Chalmers Johnson’s Dismantling the Empire

[bk. Rev. writ. 11/25/12] © ’12 Mumia Abu-Jamal

 If Chalmers Johnson, president of the Japan Policy Research Institute, had done nothing else, his trilogy, beginning with his best- selling Blowback, The Sorrows of Empire, and Nemesis, would’ve cemented his reputation as an incisive and outstanding critic of American Empire, and one who longed for the return of the U.S. Republic.

 His last work, Dismantling the Empire, (Metropolitan Bks: 2010), is a worthy successor to his previous works, and reflects his hope, fading though it may be, that the U.S., like Britain, may yet turn from its Imperial addiction, and become, again, a democracy.
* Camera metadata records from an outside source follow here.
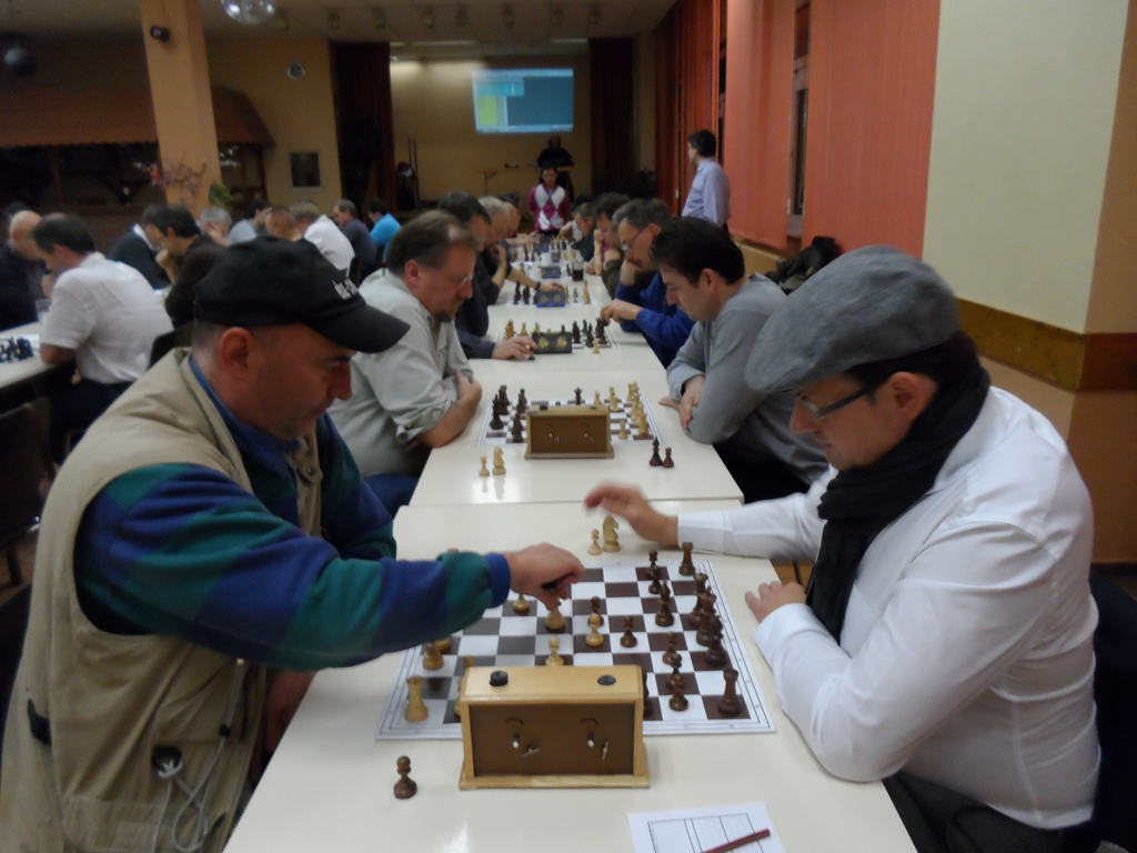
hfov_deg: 69.4
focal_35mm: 25
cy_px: 426
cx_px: 568
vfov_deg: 54.9
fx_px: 821
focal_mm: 4.5
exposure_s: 1/30
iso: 320
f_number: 2.5
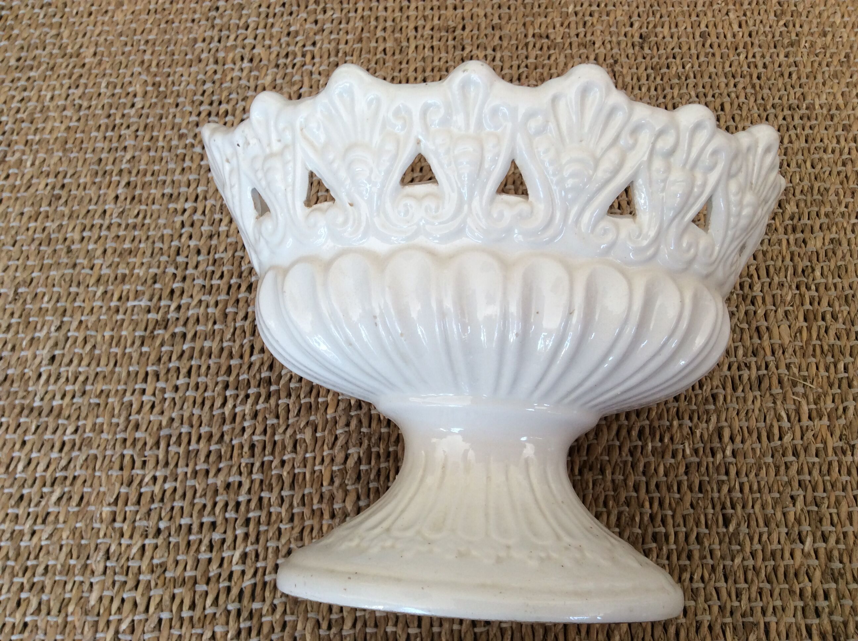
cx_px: 429
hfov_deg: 56.9
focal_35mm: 32
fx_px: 792
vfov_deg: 44.1
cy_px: 320
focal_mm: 3.3
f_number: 2.4
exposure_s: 1/33
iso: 40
 To quote Johnson, “A country can be democratic or it can be Imperialistic, but it cannot be both.”

 Johnson was a Navy veteran and a former CIA advisor, but he was also a student of Japan, and more importantly, Japanese language, history and its Empire.
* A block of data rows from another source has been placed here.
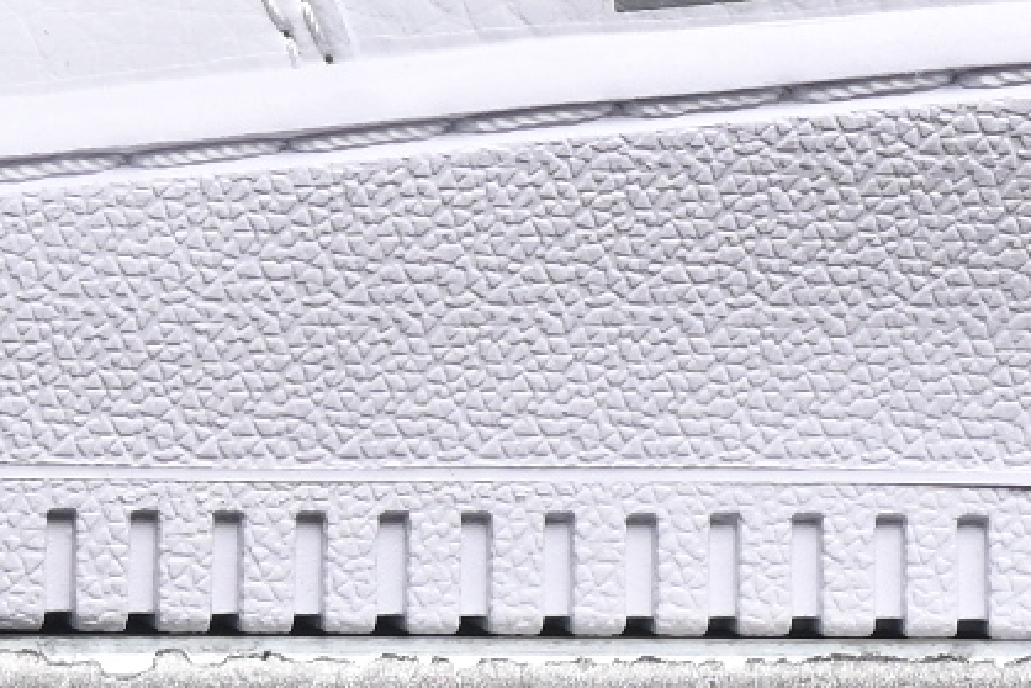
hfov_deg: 4.1
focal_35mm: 499
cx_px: 254
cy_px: -789
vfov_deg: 2.7
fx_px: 14295
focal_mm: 50
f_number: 6.3
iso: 160
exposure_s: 1/60
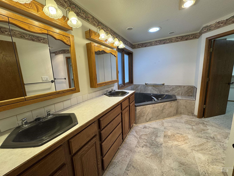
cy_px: 88
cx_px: 117
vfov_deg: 85.7
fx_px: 95
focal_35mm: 14
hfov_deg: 102.1
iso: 100
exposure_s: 1/120
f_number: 2.2
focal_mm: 2.22
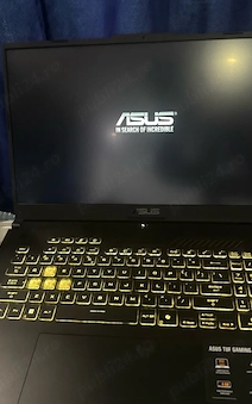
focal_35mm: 30
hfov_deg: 41.8
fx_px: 330
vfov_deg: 62.9
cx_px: 138
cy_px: 197
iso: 1600
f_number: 1.78
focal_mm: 6.76
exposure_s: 1/30
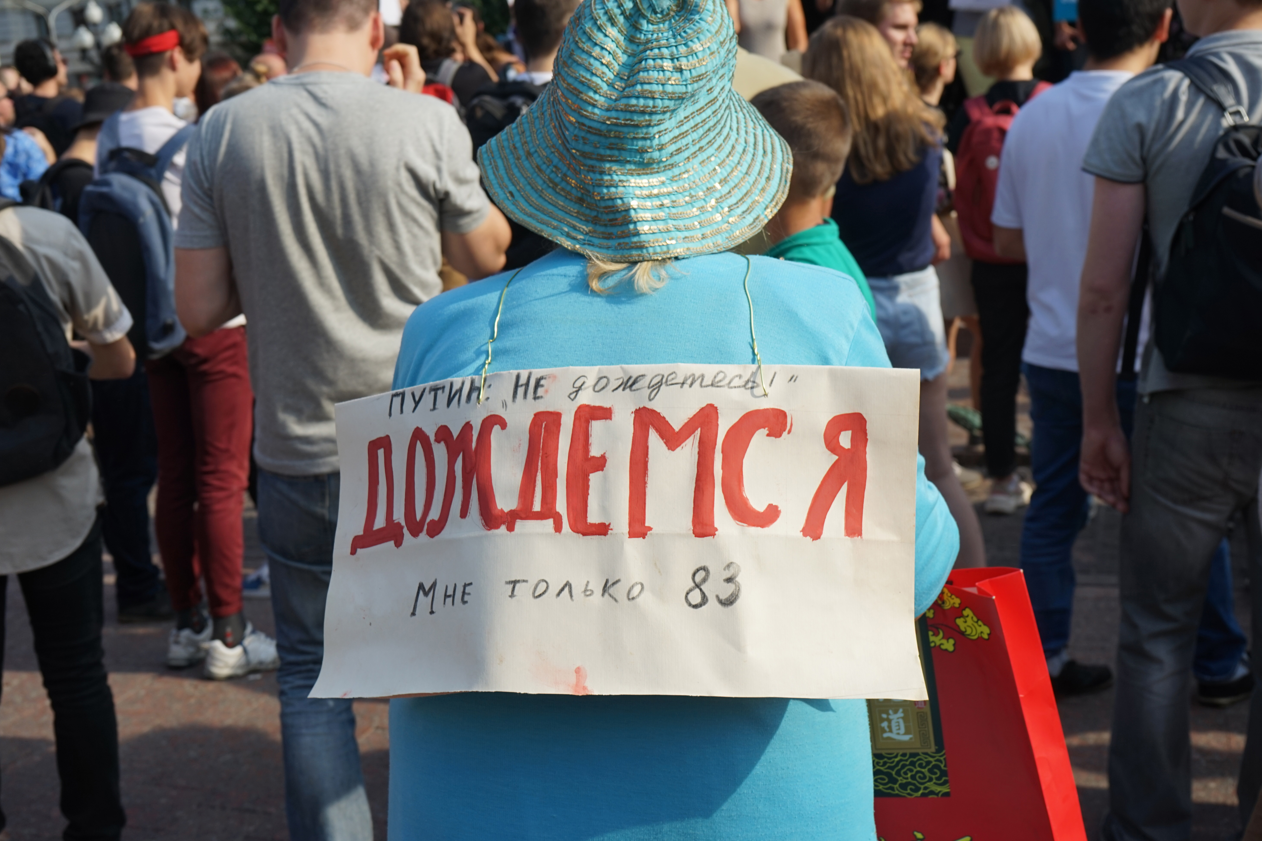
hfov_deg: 44.5
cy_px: 418
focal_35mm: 44
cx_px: 621
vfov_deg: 30.5
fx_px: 1542
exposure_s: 1/250
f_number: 7.1
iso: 100
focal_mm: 43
 He learned the parameters of Empire, and when he (years later, a Japanese scholar), examined American foreign policy, he recognized an eerie resemblance.

 He recognized Empire.

 Dismantling the Empire is his jeremiad; a work of prophecy from an elder who does not want his nation to perish from the Earth.

 Chalmers Johnson is no longer with us, but thankfully, his work is.